• WHAT YOU NEED TO DO:
All of the records below should be retyped exactly, with no pictures included.

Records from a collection
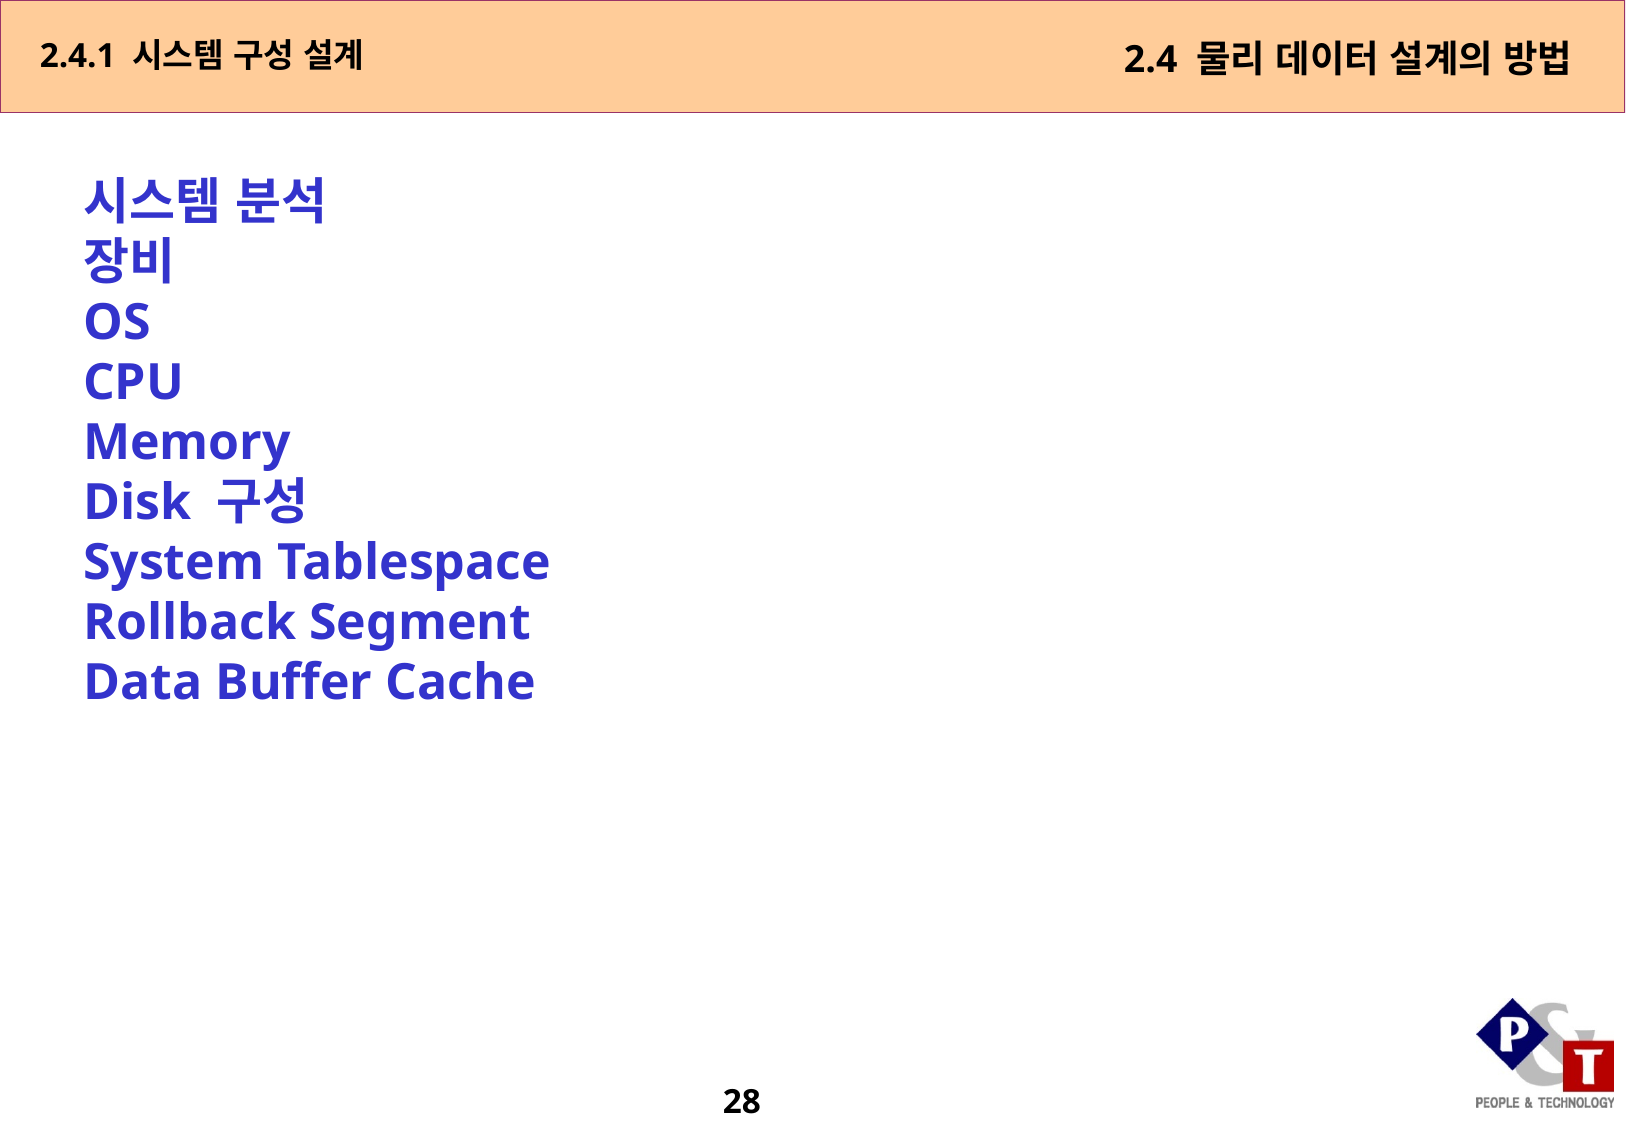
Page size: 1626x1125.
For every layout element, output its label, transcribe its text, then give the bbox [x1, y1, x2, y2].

picture [1476, 998, 1614, 1108]
text_box 2.4.1 시스템 구성 설계 [24, 27, 800, 82]
text_box 2.4 물리 데이터 설계의 방법 [875, 27, 1588, 87]
text_box 시스템 분석 장비 OS CPU Memory Disk 구성 System Tablespace Rollback Segment Data Buffer Cache [68, 162, 566, 898]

• SOLUTION:
Page size: 1626x1125.
For every layout element, output its label, transcribe its text, then give the bbox [x1, y1, x2, y2].

picture [1476, 998, 1614, 1108]
text_box 2.4.1 시스템 구성 설계 [24, 27, 800, 82]
text_box 2.4 물리 데이터 설계의 방법 [875, 27, 1588, 87]
text_box 시스템 분석 장비 OS CPU Memory Disk 구성 System Tablespace Rollback Segment Data Buffer Cache [68, 162, 566, 898]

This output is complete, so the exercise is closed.